• What you need to do:
a) Say whether each statement agrees with the text on adult learning in Wales, giving yes or no with the deciding words of the text quoted exactly. (i) Progress toward a right to lifelong learning has been stalled by the focus on the pandemic. (ii) As blended learning grows, investment in face-to-face, community-based learning should be scaled back. (iii) All adult educators already had the skills to deliver online at the start of the pandemic.
b) From the text on adult learning in Wales, echo the stretch from "Finally there is" through "thousands more people.".

• Text section:
>>>>
Organisations representing colleges in the different parts of the UK are often forced to remind policymakers and government ministers to remember that education is more than just schools. The phrase ‘And Colleges…’ is now a well-worn mantra on social media and in response to different policy announcements. In Wales we need to develop our own version for adult learning. The starting point must be to tell the stories of learners and the challenges they have faced during the pandemic and to remind governments that adult learners matter too.

Across post-16 education there has been a significant shift to blended and online models of delivery as a result of the pandemic. The early experience quickly highlighted the difficulties for families and
learners without access to the physical digital infrastructure (such as laptops or broadband access) and also without the skills and confidence to engage with online learning. One provider told is of a learner that didn’t want to learn online because they didn’t want their classmates to see inside their home and the poverty they faced. The pandemic has got into the cracks of existing inequalities and widened them even further. We should all be concerned at the long-term impact of the crisis on learners of all ages.

There is no doubt that blended learning will now be a substantial part of how adult learning will be delivered. This will need careful planning and delivery and new investment to ensure that those facing
digital exclusion are not left further behind. The pandemic may mark the point at which digital and blended learning was brought more into the mainstream for a greater proportion of learners, but it must not also mark a scaling back of investment in face-to-face, community-based learning.

It is crucial that this investment focuses on providing the digital infrastructure for learners, as well as equipping them with the skills and confidence to develop skills for work and for life. However, the investment in new ways of delivery need as well to extend to the skills of the adult learning workforce. A key lesson from the crisis has been that some adult educators did not themselves have the skills and the pedagogical knowledge to deliver online in the early months of the pandemic. While many educators learned on the job to develop their skills, there is no doubt that there needs to be a long-term commitment and investment in the professional development of the adult education workforce.

Finally there is room for optimism as the pandemic has helped once again to demonstrate the value of adult education to policy makers. A new Digital Strategy is being developed by the Welsh Government and officials and ministers can see the value of adult education to the digital mission and digital inclusion strands within this. Similarly, adult education and a commitment to lifelong learning clearly has a role to play in meeting the rising demand from learners for learning that supports their well-being.

Currently the focus and support for adult learning in the community is too narrow. With a relatively modest investment it could again play a much fuller role in providing learning to enhance civic engagement, support community integration, promote well-being, and widen access to thousands more people.

The Welsh Government has a commitment to developing a right to lifelong learning but progress towards this has been stalled by the need to focus on the pandemic. The pandemic has again demonstrated the value and the role lifelong learning could have in building back better and creating a more equal and prosperous Wales. While the world looks enviously at New Zealand and your response to the pandemic, here in Wales we should aspire to have the eyes of the adult education world looking to us for what is possible with investment, ambition, and courage.
<<<<
• Dataset extract:
>>>>
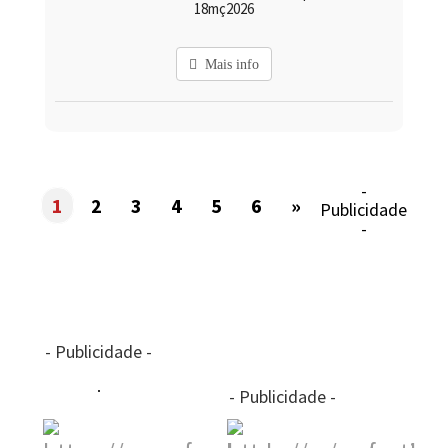
18mç2026
Mais info
-
1
2
3
4
5
6
»
Publicidade
-
- Publicidade -
- Publicidade -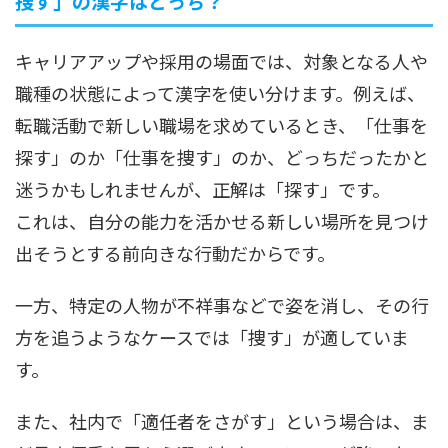
捜す」の漢字はどっち？
キャリアアップや採用の場面では、対象となる人や
職種の状態によって漢字を使い分けます。例えば、
転職活動で新しい職場を求めているとき、「仕事を
探す」のか「仕事を捜す」のか、どっちだったかと
迷うかもしれませんが、正解は「探す」です。
これは、自分の能力を活かせる新しい場所を見つけ
出そうとする前向きな行動だからです。
一方、特定の人物が不祥事などで姿を消し、その行
方を追うようなケースでは「捜す」が適していま
す。
また、社内で「適任者をさがす」という場合は、ま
<<<<
• Answers for each item:
a)
(i) Yes: "progress towards this has been stalled by the need to focus on the pandemic"
(ii) No: "it must not also mark a scaling back of investment in face-to-face, community-based learning"
(iii) No: "some adult educators did not themselves have the skills and the pedagogical knowledge to deliver online in the early months of the pandemic"

b)
Finally there is room for optimism as the pandemic has helped once again to demonstrate the value of adult education to policy makers. A new Digital Strategy is being developed by the Welsh Government and officials and ministers can see the value of adult education to the digital mission and digital inclusion strands within this. Similarly, adult education and a commitment to lifelong learning clearly has a role to play in meeting the rising demand from learners for learning that supports their well-being.

Currently the focus and support for adult learning in the community is too narrow. With a relatively modest investment it could again play a much fuller role in providing learning to enhance civic engagement, support community integration, promote well-being, and widen access to thousands more people.